Seventh-grader Rzeih Talbert may not have known exactly who Poe was at first, but upon hearing Poe wrote “The Raven,” he said, “I heard that before! I just didn’t know that was him.”

Eighth-grader Laela Sanchez, on the other hand, was quite familiar with Poe and his works.

“I remember the first time I read through (“The Masque of the Red Death”). I fell in love with it because of how dark it was and I really like how detailed he put his words.”

A lover of horror and mystery, Leala is perhaps following in Poe’s footsteps — she already writes short stories, which she puts online.

Edgar Allan Poe was a pioneer in the literary world; “The Raven” published in 1845, made him world-famous.

As well as being the father of the mystery novel, he was also one of the earliest writers of science fiction, he transformed the horror genre, and was an editor and literary critic.
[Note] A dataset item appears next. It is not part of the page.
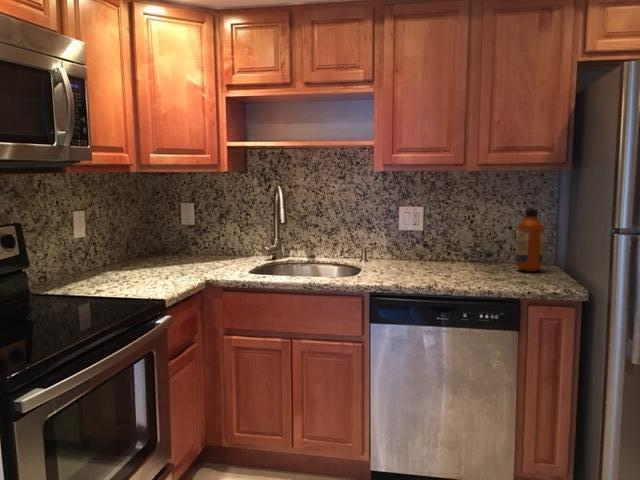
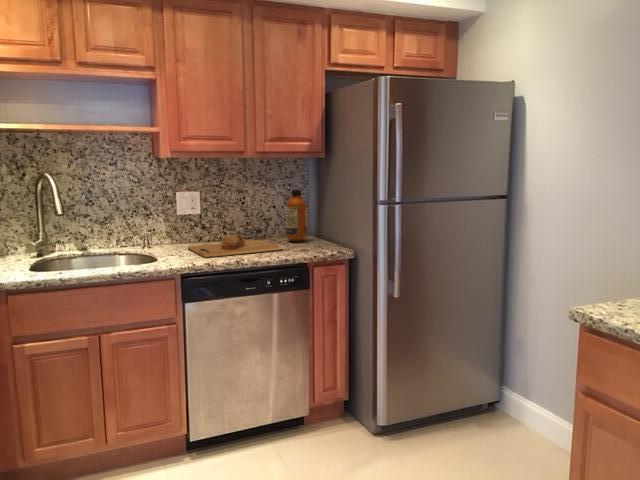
cutting board: none [399,256,496,280] -> present [188,234,282,258]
Poe died in 1849 at the age of 40 under mysterious circumstances which are still debated to this day.

Just as mysteriously, every year on Poe’s birthday since 1849, a man dressed head to toe in black with a wide-brimmed hat and white scarf leaves three red roses and a half-full bottle of cognac on his grave.

This mysterious stranger pours himself a glass from the bottle of cognac and recites a short toast, then leaves his offerings along with a brief note (one simply read “Edgar, I haven’t forgotten you”) before leaving.

No one knows who the “Poe Toaster” was, and no one ever tried to unmask his identity; it became a tradition to simply wait and watch him perform his ritual to honor Poe.

The Heights library’s tradition to honor Poe is to hold a cake-cutting for his birthday, something that both students at Eastern Hills Middle School and library staff look forward to every year.

Thirteen-year-old Emmanuel Mingo said of the event, “It was really good.”

“I like that we’re able to do something for them,” Barton said. “To be here for them ... is amazing.”